BRIEF A:
List every person named in the Miss Guyana article.
BRIEF B:
Restate the Miss Guyana article, beginning at the words "Miss Guyana is" and stopping after "Natasha Martindale directorship.", and swap "trademark" for "brand".
BRIEF C:
Continue the Miss Guyana article from the point where it ends.

*** Opening of DOCUMENT SECTION ***

Miss Guyana is the national competition in Guyana where the Titleholder/National Winner represents Guyana at the Miss World competition. Guyana first placed at the Miss World competition in 1966 which was the first of six consecutive placements from semifinalist to top 3 finish from 1966 to 1971.[3] The Miss Guyana trademark is under Natasha Martindale directorship.

History

Miss Guyana
Since 1966 Miss Guyana was known as the Independent Queen whose winners represented Guyana at the Miss World contest. The first Miss Guyana was Umblita Van Sluytman from Georgetown. She became Guyana's first representative at the Miss World competition in London, in November 1966. A UPI photograph of her dancing on a table in her navel-baring, minimal costume for the pageant was published in many newspapers. She placed as a semifinalist.

Seasons
1967: Shakira Baksh, the 1967 Miss Guyana, went on to become a runner-up at the Miss World 1967 pageant. Baksh married British actor Michael Caine six years later, becoming his second wife.
2009: Imarah Radix was named Miss Guyana World in 2009 and went on to compete at the Miss World 2009 pageant in South Africa.

*** Close of DOCUMENT SECTION ***
*** Opening of RECORDS ***

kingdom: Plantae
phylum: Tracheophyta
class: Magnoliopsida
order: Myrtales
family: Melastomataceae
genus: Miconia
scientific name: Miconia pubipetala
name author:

*** Close of RECORDS ***

EXPECTED OUTPUT A:
- Natasha Martindale
- Umblita Van Sluytman
- Shakira Baksh
- Michael Caine
- Imarah Radix

EXPECTED OUTPUT B:
Miss Guyana is the national competition in Guyana where the Titleholder/National Winner represents Guyana at the Miss World competition. Guyana first placed at the Miss World competition in 1966 which was the first of six consecutive placements from semifinalist to top 3 finish from 1966 to 1971.[3] The Miss Guyana brand is under Natasha Martindale directorship.

EXPECTED OUTPUT C:
2009: In the United Kingdom in 2009, a gynaecologist was accused of giving an orgasm to a patient who allegedly claimed to be a former Miss Guyana World winner, but the patient denied having made this claim.
2010: Aletha Shepherd, who was Miss Guyana World 2010, went on to compete in the Miss Asia Pacific World pageant the following year, from which she withdrew after allegedly being sexually harassed by the pageant's sponsors and racially discriminated against by the judges.
2012: Arti Cameron, a pre-medical student, was crowned Miss Guyana World. That July, Cameron appeared at the JRG Bikini Under the Bridge Fashion Show in New York City, New York, United States. It is traditional for beauty queens to be tall in order to better showcase their legs, but Cameron was one of several contestants at Miss World 2012 who were petite.
2013: Natasha Martindale took over the leadership of the Miss Guyana World pageant, replacing Ken Chung who had previously filled that role.
2014: Rafieya Husain was crowned Miss World Guyana 2014 on May 26, 2014. The 22-year-old scooped the top prize at the event held at the National Cultural Centre. Speaking after collecting her prize, Rafieya promised to work with various organisations to fight the scourge of domestic violence, by tackling it from the grassroot level. In addition, she is optimistic that she has what it takes to bring home the Miss World crown later in the year. The 1st runner up was Atisha Gaskill, with Denicia Williams 2nd runner up.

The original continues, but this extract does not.